Little Bahama Bank, Bahamas
This detailed image, taken by an astronaut aboard the International Space Station with a long lens, is one of the favorite places for spacefarers to photograph. The Bahama Islands, just east of the US's Florida Peninsula, are one of the most recognizable places on Earth for astronauts because of large areas of shallow sea, known as banks, that appear as an unusual, and attractive light blue (at image center and left). The straight edge of the Little Bahama Bank shown here in the northern Bahamas is marked by the straight line of a coral reef. A thin line of white breakers (at image right and lower margins) is breaking on the seaward edge of the reef. The sea floor rapidly deepens north of this line, expressed in the image as a zone that appears as a darker blue (at image lower right).

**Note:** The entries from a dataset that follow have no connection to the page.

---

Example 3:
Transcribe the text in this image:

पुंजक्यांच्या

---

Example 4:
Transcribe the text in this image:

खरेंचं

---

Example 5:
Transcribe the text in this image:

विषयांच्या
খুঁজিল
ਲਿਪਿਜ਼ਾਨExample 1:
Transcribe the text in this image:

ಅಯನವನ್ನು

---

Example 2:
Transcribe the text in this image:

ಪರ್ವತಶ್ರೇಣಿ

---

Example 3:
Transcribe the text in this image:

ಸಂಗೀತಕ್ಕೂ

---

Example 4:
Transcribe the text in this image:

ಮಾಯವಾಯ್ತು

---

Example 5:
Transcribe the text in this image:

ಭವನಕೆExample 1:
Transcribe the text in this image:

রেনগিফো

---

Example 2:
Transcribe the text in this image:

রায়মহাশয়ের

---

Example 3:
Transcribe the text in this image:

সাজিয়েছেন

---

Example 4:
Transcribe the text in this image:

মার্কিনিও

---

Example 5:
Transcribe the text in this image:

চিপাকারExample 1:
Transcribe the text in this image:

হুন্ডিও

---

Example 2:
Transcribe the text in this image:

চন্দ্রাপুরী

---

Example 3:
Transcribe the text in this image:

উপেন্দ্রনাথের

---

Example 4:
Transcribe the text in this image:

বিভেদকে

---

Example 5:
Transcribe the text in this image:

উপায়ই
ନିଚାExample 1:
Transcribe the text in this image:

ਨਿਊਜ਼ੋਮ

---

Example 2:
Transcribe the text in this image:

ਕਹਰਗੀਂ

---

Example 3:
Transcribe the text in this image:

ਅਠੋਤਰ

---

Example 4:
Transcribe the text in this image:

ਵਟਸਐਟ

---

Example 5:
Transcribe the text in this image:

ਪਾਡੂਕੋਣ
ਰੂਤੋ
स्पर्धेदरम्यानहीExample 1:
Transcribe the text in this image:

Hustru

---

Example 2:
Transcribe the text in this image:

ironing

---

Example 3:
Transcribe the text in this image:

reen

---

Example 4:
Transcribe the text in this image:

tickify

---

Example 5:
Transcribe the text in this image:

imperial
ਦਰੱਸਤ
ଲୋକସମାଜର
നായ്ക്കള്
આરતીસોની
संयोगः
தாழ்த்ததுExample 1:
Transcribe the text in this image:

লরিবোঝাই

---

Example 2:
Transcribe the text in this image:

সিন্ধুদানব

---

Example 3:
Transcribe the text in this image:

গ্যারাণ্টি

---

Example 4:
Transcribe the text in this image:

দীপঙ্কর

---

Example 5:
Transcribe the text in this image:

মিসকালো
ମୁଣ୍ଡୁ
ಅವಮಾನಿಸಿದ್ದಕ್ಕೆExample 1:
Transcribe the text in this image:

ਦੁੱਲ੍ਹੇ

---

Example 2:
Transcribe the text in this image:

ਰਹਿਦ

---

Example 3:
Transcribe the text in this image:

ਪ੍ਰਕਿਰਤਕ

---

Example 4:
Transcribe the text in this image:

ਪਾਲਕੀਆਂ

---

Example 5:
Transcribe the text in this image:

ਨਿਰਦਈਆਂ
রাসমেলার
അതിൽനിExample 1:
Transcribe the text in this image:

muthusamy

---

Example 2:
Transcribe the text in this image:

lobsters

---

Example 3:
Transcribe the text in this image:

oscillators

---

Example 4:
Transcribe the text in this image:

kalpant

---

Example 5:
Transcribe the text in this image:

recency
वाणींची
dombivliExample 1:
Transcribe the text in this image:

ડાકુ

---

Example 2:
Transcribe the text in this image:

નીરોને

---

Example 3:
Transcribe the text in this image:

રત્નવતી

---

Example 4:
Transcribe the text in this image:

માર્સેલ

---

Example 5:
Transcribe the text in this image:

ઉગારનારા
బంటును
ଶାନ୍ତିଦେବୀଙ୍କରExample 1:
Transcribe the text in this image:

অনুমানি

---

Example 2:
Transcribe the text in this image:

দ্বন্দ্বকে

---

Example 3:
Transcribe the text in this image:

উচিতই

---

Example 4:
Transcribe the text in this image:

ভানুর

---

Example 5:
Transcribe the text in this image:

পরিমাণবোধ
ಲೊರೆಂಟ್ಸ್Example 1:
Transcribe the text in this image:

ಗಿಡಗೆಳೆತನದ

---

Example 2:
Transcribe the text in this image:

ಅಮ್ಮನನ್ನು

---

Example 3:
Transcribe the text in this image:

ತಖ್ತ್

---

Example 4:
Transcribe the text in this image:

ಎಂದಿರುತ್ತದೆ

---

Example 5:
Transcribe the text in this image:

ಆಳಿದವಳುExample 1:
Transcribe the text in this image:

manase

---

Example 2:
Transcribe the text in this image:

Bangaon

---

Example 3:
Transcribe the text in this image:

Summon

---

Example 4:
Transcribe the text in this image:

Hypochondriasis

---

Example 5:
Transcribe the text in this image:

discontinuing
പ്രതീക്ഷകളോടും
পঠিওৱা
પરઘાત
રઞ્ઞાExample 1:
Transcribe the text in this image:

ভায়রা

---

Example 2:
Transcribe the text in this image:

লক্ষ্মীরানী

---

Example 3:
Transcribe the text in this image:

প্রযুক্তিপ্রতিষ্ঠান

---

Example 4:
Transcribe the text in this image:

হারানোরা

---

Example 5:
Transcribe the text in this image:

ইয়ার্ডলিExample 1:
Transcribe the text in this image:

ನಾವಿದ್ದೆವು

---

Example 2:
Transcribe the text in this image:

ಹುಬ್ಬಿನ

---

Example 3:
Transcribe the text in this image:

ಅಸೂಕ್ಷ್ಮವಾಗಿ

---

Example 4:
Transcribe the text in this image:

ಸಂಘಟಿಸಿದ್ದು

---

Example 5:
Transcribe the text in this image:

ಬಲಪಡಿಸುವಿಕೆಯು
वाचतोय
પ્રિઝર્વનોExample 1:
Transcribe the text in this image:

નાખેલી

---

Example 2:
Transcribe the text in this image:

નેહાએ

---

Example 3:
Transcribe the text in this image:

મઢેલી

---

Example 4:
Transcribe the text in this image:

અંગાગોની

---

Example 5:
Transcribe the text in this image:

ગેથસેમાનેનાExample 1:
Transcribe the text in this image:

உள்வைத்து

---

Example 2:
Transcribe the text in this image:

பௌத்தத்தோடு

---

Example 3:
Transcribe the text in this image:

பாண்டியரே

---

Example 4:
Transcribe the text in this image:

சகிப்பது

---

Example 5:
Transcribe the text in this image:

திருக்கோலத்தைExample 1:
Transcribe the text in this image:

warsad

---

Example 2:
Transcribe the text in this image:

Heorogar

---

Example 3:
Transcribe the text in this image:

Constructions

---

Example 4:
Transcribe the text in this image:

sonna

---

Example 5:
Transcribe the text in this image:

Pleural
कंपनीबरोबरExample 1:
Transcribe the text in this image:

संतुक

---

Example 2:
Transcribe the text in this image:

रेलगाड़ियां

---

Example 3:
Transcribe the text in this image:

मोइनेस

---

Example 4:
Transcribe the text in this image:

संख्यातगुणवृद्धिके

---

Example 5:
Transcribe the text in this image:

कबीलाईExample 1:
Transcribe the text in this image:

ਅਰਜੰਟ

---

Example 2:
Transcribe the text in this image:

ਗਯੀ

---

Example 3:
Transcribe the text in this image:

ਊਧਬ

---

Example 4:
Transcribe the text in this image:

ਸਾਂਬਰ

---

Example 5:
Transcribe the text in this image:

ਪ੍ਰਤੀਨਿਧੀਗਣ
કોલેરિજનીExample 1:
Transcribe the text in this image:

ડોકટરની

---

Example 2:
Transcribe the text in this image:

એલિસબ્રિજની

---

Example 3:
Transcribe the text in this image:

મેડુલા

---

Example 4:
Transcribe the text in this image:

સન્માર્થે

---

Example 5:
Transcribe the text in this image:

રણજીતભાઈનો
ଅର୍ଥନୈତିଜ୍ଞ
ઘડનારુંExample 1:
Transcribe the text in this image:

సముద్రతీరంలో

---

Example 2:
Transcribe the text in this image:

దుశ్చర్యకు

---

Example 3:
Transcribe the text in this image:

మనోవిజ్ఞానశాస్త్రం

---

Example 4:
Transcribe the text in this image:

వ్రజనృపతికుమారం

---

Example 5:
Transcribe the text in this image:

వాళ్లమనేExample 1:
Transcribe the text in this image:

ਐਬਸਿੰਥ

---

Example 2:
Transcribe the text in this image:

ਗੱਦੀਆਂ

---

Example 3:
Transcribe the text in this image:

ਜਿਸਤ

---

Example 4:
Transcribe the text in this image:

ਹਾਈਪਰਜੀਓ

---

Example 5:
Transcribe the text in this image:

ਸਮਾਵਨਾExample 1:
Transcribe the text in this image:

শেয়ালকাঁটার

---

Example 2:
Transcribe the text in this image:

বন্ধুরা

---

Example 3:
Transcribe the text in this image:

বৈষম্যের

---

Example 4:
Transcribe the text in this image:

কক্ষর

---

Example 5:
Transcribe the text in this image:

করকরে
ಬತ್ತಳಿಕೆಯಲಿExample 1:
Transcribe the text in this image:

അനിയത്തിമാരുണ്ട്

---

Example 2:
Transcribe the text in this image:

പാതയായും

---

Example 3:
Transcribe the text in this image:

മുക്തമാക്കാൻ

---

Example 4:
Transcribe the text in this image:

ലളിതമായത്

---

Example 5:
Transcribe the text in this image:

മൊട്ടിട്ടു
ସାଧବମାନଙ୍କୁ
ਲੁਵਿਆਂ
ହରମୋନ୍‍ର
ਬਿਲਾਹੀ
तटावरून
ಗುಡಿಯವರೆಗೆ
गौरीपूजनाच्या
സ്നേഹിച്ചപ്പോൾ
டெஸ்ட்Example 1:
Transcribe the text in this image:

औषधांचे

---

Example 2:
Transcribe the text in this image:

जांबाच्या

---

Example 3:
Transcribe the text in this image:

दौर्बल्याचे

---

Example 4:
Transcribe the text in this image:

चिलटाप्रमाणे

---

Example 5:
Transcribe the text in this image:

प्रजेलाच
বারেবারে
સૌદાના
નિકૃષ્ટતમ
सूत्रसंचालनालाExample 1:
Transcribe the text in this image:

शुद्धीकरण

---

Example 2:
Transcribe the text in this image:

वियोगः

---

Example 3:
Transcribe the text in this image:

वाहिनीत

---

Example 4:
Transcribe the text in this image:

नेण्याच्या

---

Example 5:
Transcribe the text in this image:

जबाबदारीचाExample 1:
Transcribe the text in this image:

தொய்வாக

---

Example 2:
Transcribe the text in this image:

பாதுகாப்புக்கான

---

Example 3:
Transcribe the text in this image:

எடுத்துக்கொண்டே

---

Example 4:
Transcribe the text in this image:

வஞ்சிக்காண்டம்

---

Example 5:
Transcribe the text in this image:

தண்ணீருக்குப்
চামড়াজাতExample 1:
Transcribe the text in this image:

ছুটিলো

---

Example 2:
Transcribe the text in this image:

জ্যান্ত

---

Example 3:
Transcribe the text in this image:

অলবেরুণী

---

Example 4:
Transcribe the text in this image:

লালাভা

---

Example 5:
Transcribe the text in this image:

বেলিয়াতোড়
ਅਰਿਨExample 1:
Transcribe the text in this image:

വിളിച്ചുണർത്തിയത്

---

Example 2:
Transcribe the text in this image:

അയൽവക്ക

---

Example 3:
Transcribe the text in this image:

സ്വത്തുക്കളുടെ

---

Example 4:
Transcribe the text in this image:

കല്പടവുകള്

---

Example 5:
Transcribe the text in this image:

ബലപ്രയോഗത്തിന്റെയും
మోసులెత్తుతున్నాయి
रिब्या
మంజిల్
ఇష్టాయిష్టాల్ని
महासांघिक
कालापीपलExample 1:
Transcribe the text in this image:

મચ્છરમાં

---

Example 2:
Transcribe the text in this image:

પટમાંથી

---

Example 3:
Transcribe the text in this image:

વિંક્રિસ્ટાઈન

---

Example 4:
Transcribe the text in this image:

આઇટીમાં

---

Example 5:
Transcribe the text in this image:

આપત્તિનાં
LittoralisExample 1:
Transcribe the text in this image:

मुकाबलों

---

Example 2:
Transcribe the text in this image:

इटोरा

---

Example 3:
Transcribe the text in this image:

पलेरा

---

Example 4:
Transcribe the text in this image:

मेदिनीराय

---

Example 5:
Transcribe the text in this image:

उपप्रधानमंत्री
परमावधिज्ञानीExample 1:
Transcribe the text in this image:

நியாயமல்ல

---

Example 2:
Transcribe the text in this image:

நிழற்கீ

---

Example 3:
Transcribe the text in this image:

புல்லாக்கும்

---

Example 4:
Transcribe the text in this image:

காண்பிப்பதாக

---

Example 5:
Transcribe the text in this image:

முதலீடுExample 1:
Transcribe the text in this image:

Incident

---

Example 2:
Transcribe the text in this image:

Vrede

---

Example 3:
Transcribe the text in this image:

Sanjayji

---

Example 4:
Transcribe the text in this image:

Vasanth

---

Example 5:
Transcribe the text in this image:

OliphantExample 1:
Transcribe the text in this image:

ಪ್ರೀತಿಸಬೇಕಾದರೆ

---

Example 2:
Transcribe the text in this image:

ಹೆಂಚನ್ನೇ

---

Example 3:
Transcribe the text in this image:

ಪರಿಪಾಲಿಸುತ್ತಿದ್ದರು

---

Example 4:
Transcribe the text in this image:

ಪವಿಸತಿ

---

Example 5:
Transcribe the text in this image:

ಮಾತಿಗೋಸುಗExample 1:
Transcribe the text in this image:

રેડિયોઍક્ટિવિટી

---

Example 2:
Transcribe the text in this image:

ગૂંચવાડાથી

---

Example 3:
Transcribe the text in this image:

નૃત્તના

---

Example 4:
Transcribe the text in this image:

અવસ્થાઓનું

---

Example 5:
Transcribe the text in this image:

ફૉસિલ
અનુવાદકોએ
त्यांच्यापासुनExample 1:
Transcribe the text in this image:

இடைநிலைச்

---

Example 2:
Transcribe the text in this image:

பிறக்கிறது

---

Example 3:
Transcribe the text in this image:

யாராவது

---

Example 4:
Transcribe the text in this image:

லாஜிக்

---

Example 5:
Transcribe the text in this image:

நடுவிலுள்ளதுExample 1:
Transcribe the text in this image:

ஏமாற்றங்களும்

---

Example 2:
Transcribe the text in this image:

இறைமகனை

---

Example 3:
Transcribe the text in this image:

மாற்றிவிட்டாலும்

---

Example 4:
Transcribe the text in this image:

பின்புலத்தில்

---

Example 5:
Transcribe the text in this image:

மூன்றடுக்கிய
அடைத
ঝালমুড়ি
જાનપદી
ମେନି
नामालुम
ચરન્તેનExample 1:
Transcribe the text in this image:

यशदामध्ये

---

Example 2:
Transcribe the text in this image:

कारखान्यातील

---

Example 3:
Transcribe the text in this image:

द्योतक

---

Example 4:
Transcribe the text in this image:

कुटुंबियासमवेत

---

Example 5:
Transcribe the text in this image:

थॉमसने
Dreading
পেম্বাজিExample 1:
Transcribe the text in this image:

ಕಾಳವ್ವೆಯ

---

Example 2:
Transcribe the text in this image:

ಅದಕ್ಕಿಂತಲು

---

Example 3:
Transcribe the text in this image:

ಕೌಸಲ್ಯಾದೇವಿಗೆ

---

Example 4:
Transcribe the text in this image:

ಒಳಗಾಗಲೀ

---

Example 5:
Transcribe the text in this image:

This long-lens view of the Little Bahama Bank shows all kinds of detail in the shallow water. The brightest swirls are shelly sands molded into sweeping shapes that give a strong sense of the flow of water moved repeatedly onto and off the bank (lower left to upper right). The largest sand feature (U-shape at image center) lies opposite the widest break in the coral reef where the tidal flow is strongest. The gap in the line of white breakers shows the opening. The small island known as Strangers Cay is 3.6 km (2.25 mi.) long, giving an idea of the large distances on the sea floor affected by the tides on this shallow bank. Other black shapes are the shadows of clouds (at image top left).
Regular patterns of swells appear in the deeper water (at image lower right). The quieter shallow water in the center of the image, protected from the open sea by the reef, is streaked by a brisk wind from the northeast (bottom of the image) on the day this view was taken.